Llegaban con sus camiones llenos de verduras y frutas, todos
al gran mercado central de los Urales. Gentes del Cáucaso, todos iguales,
cansados del viaje, sudados y sucios, esperando vender bien su mercancía.
Y siempre los esperaba la “vieja” con la que tuve buenos
tratos durante bastante tiempo. Tenía un piso con tres habitaciones y en cada
una de ellas colocaba a cinco o seis de “esos” por uno o dos días. Los tenia
bien apiñados y les iba convenciendo de que tenían que follar, que sino no
eran hombres, que no follarse a una chica joven no era bueno y que ella tenía
buenas hembras.
Quince años tenía yo cuando la encontré y empecé a visitar su piso y a sus inquilinos. Con quince años y en la calle tenía que sobrevivir de alguna
manera y en esas visitas a esas habitaciones masificadas sacaba una buena
tajada.
El precio era bajo, pero pasar por 14 o 15 hombres daba una
buena cifra y era rápido. Los esperaba en cualquier habitación e iban entrando
uno detrás de otro. Esos eran como conejos: pim, pam, dentro y fuera y yo me
iba con una buena cantidad de dinero descontada la comisión de la “vieja” y sin
recordar ninguna de las caras de esos hombres bruscos, sucios y mudos.
No era lo ideal, no, pero yo tenía que sobrevivir y lo hice.

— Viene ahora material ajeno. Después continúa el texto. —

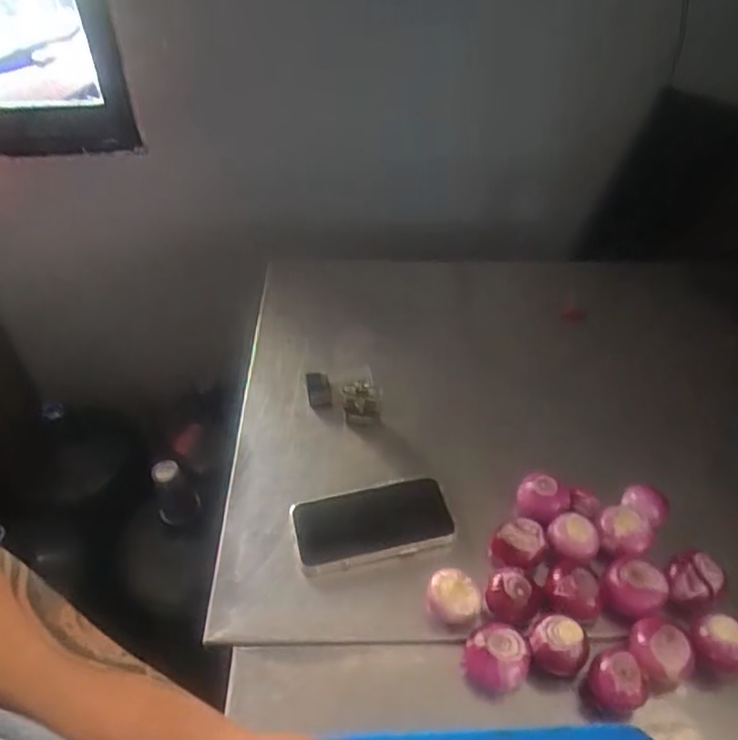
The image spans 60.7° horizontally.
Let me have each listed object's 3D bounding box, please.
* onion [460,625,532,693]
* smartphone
[{"bbox_3d":[0.111,0.251,0.549,0.054,0.044,0.047,16,47,16],"label":"onion"},{"bbox_3d":[0.004,0.158,0.656,0.162,0.017,0.085,-9,45,-10],"label":"smartphone"}]

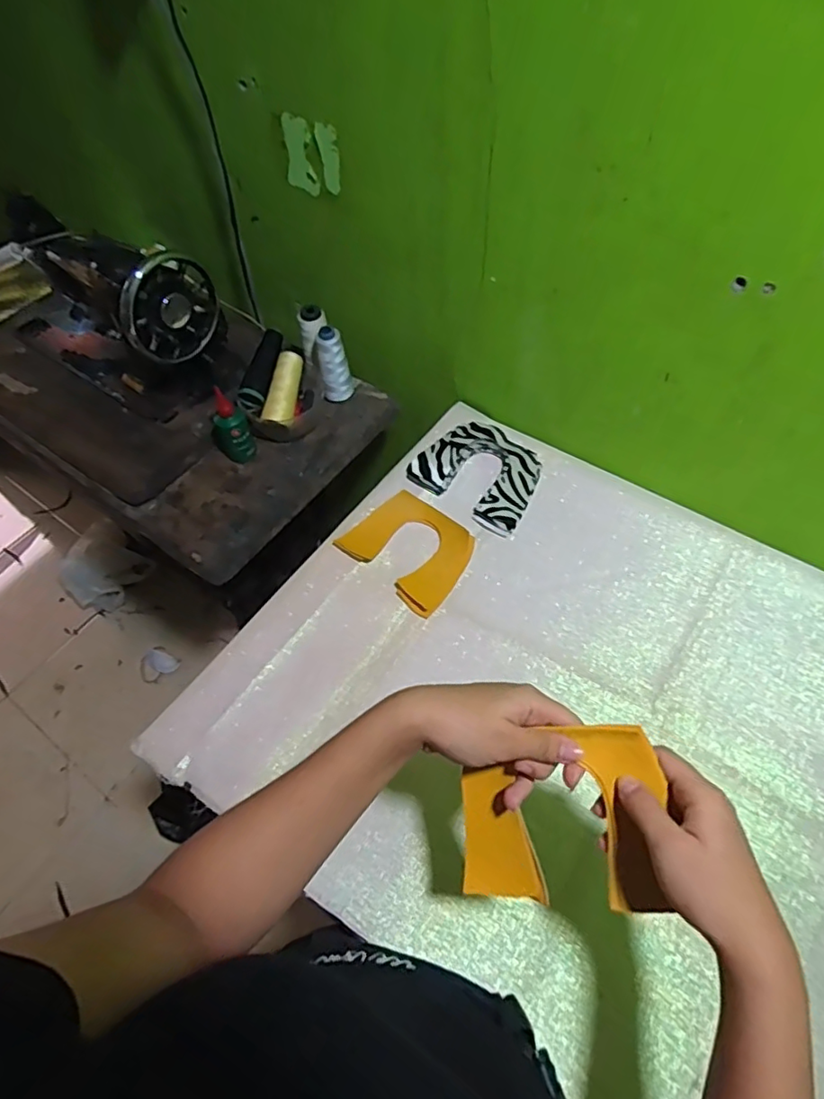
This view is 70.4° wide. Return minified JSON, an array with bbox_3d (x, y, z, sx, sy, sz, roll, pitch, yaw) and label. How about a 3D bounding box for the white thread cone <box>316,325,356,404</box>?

Además después la vieja me presentó a amigas suyas que hacían lo mismo que ella
y así pude ganar dinero para pagar el piso de alquiler, la ropa y la comida, lo imprescindible para poder seguir adelante. Ahí también conocí a otras chicas como yo, las cuales después me acompañaron durante mucho tiempo por mi viaje de la vida.